U.S. stocks were poised for a lower open on Wednesday on reports of bank lending restrictions in China and as quarterly results from three big U.S. banks raised uneasiness about the state of the sector.
Official media and banking sources said Chinese authorities instructed some major banks to curb lending over the rest of this month after an early burst of credit. The central bank has also told some individual lenders to increase their reserve requirement ratio by one-half of a percentage point.
Bank of America Corp shares fell 0.4 percent to $16.25 in premarket trade after posting a wider-than-expected quarterly loss.
Morgan Stanley slipped 1.1 percent to $30.81 after reporting quarterly results that fell short of estimates, but Wells Fargo & Co edged 0.5 percent higher to $28.42 after reporting a quarterly profit on a pick-up in fee income.
Recent results from financials JPMorgan Chase & Co and Citigroup Inc revealed sizable loan losses at the banks.
It's somewhat of a mixed picture in terms of the reports so far from banks, said Tim Ghriskey, chief investment officer of Solaris Asset Management in Bedford Hills, New York.

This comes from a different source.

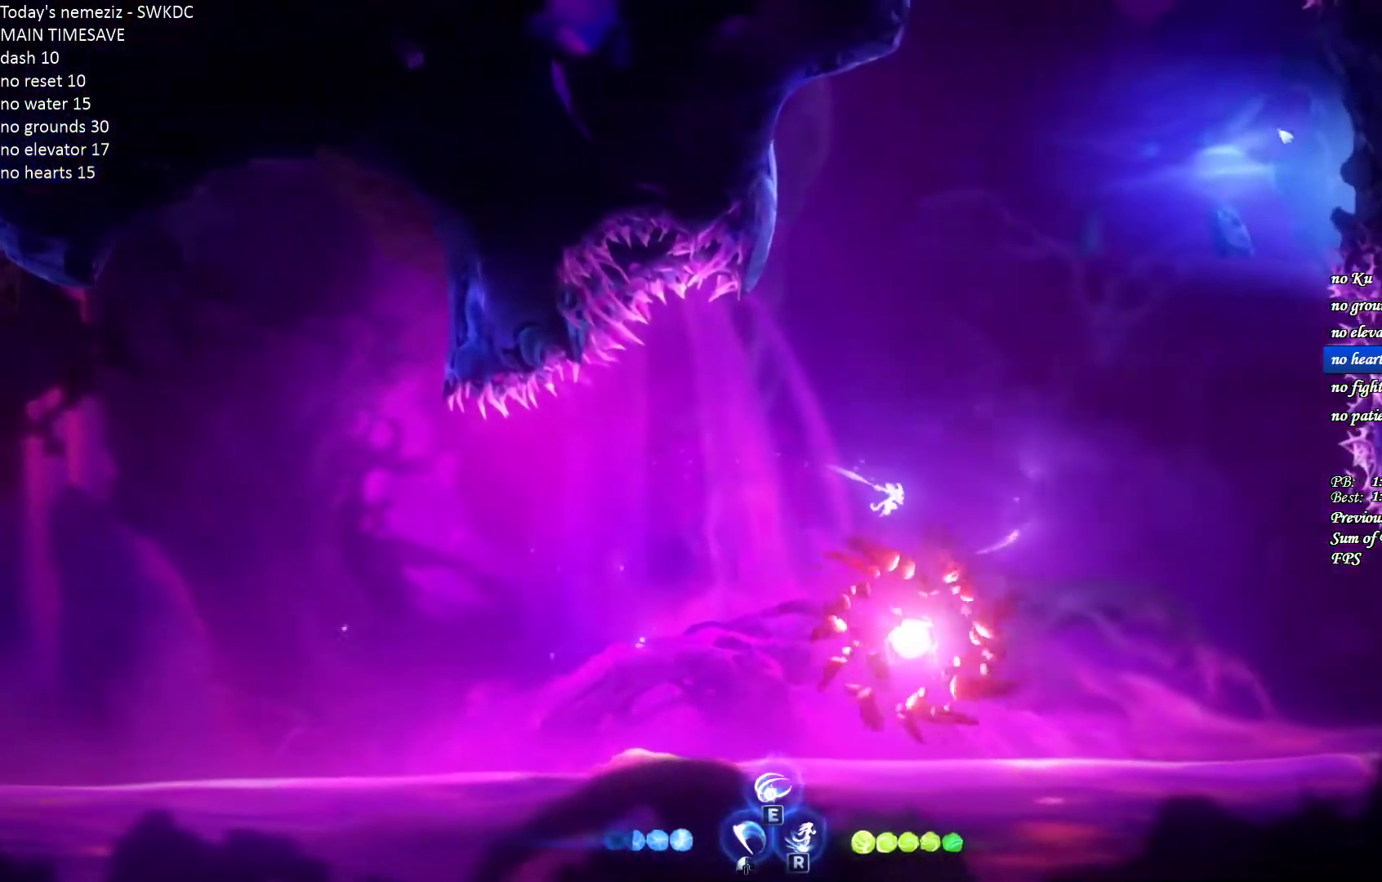
{"keys": [], "mouse": [], "events": [[17, "r", "down"], [117, "r", "up"], [233, "mouse_left", "down"], [250, "s", "down"], [367, "mouse_left", "up"], [400, "s", "up"]]}
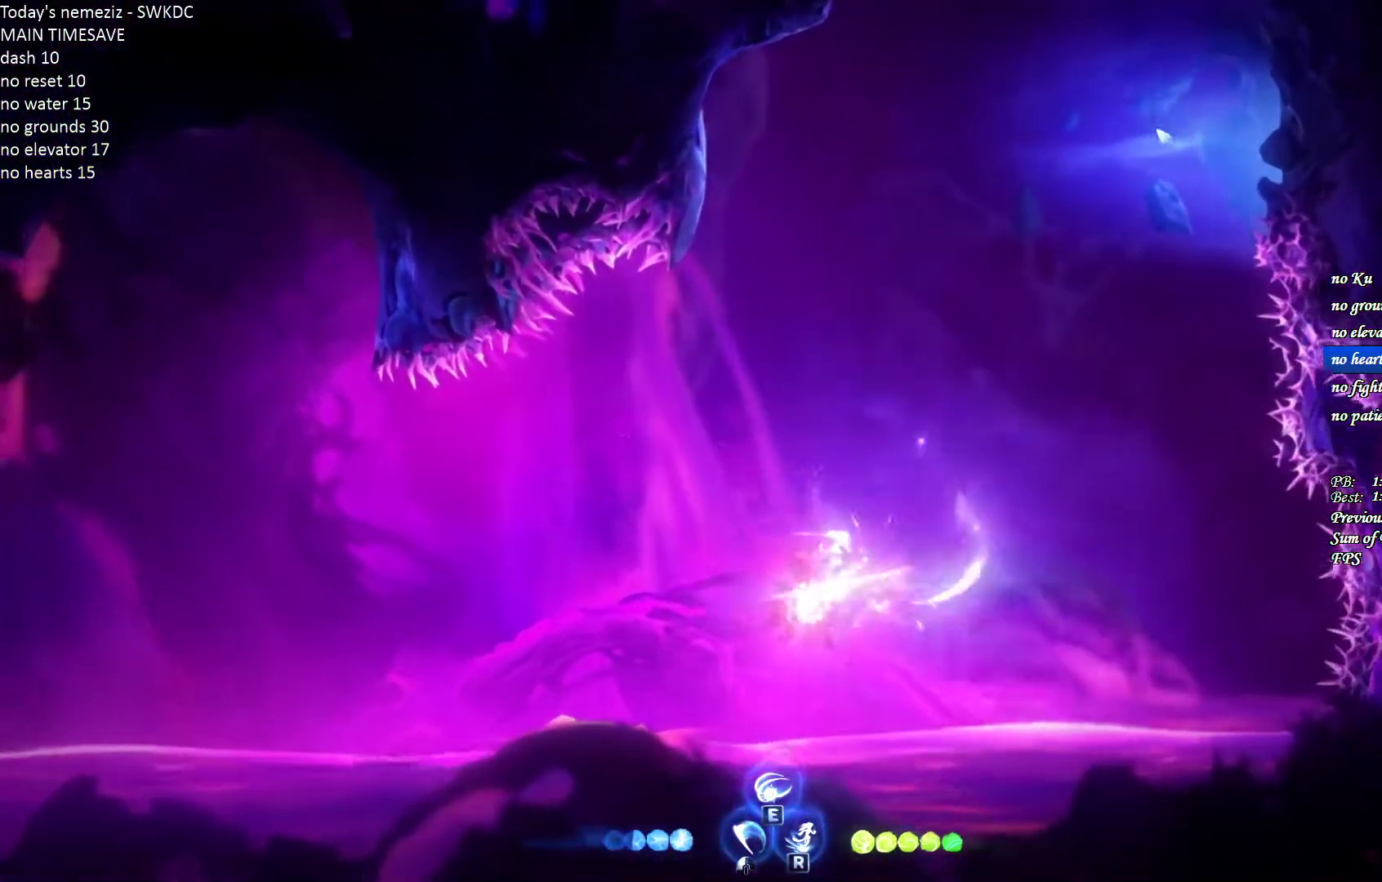
{"keys": [], "mouse": [], "events": [[150, "r", "down"], [200, "r", "up"]]}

A lot of complexity here too because of the various pieces moving around in the accounting rules, so it's not a quick analysis of the earnings reports.
Separately, JPMorgan has entered exclusive talks to buy the RBS Sempra commodities joint venture, sources said on Wednesday, in a deal expected to be worth about $4 billion.
Kraft Foods Inc slid 2.7 percent to $28.63 premarket after billionaire investor Warren Buffett told CNBC television he had a lot of doubts about the company's deal to buy Cadbury Plc . Buffett's Berkshire Hathaway Inc is a major shareholder in Kraft.
S&P 500 futures fell 8.1 points and were below fair value, a formula that evaluates pricing by taking into account interest rates, dividends and time to expiration on the contract. Dow Jones industrial average futures lost 60 points, and Nasdaq 100 futures dropped 10.5 points.
Government data showed December U.S. producer prices rose for the third month in a row, increasing by 0.2 percent on a surge in food prices.
Housing starts in December fell unexpectedly, weighed down by a drop in construction activity for single-family dwellings, but new building permits rose 10.9 percent last month, according to Commerce Department data.